What Solar Sail Theory isn’t
It also helps to define what this idea is not. Solar Sail Theory isn’t a productivity system or a marketing plan. It doesn’t reject launches or advertising or promotions. It certainly isn’t an argument that writers should work constantly.
Instead, it’s a way of identifying the activities that create long-term leverage. It’s about investing in assets instead of chasing events:
- Books
- Your author platform
- Skills
- Relationships
- Your reputation
- A direct sales store
- A mailing list
Anything that, over the long term, draws readers toward you., are all assets. These things continue catching photons long after the effort that created them has been forgotten.
An unfinished theory
This series has covered a handful of areas where Solar Sail Theory applies.
- Removing drag.
- Building bigger sails.
- Strengthening the rigging.
- Incremental growth.
- Luck.
- Launches.
- Discoverability.
- Relationships.
But this isn’t an exhaustive list. Far from it.
The more I look at creative careers, the more places I see these principles at work. I’m certain there are dozens of other examples I haven’t recognized yet. That’s one of the reasons I’m excited by the idea.
Solar Sail Theory isn’t a closed system. It’s an evolving way of looking at complex, long-term careers. As my own career grows and changes, I fully expect the theory to grow with it.
Keep building the sail
A sailor doesn’t wait until they’re caught in a strong wind before strengthening the rigging. They do it in port. Quietly and methodically. From the outside, it can look as though nothing is happening. But when the wind finally arrives, they’re ready to unfurl a larger sail than anyone expected.
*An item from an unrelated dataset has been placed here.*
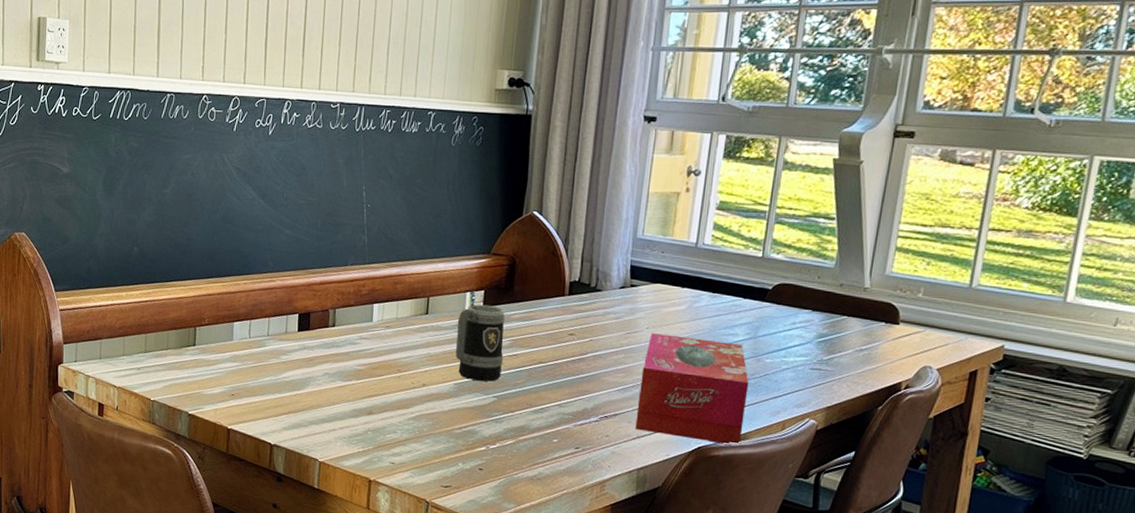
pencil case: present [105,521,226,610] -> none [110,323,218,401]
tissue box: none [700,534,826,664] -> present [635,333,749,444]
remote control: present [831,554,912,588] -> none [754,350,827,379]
Creative careers are much the same. Most of the important work happens long before anyone notices. When people eventually describe someone as an “overnight success,” they’re seeing the sail. They didn’t see the years spent weaving it, stitching it together, strengthening the rigging, and preparing the tiny ship that would eventually carry it.
That’s the lesson I’ll carry forward from writing this series. The future version of your career isn’t something you wait for. It’s something you’re quietly building today.
The photons are already out there. Catch as many as you can. You’ll be glad you did.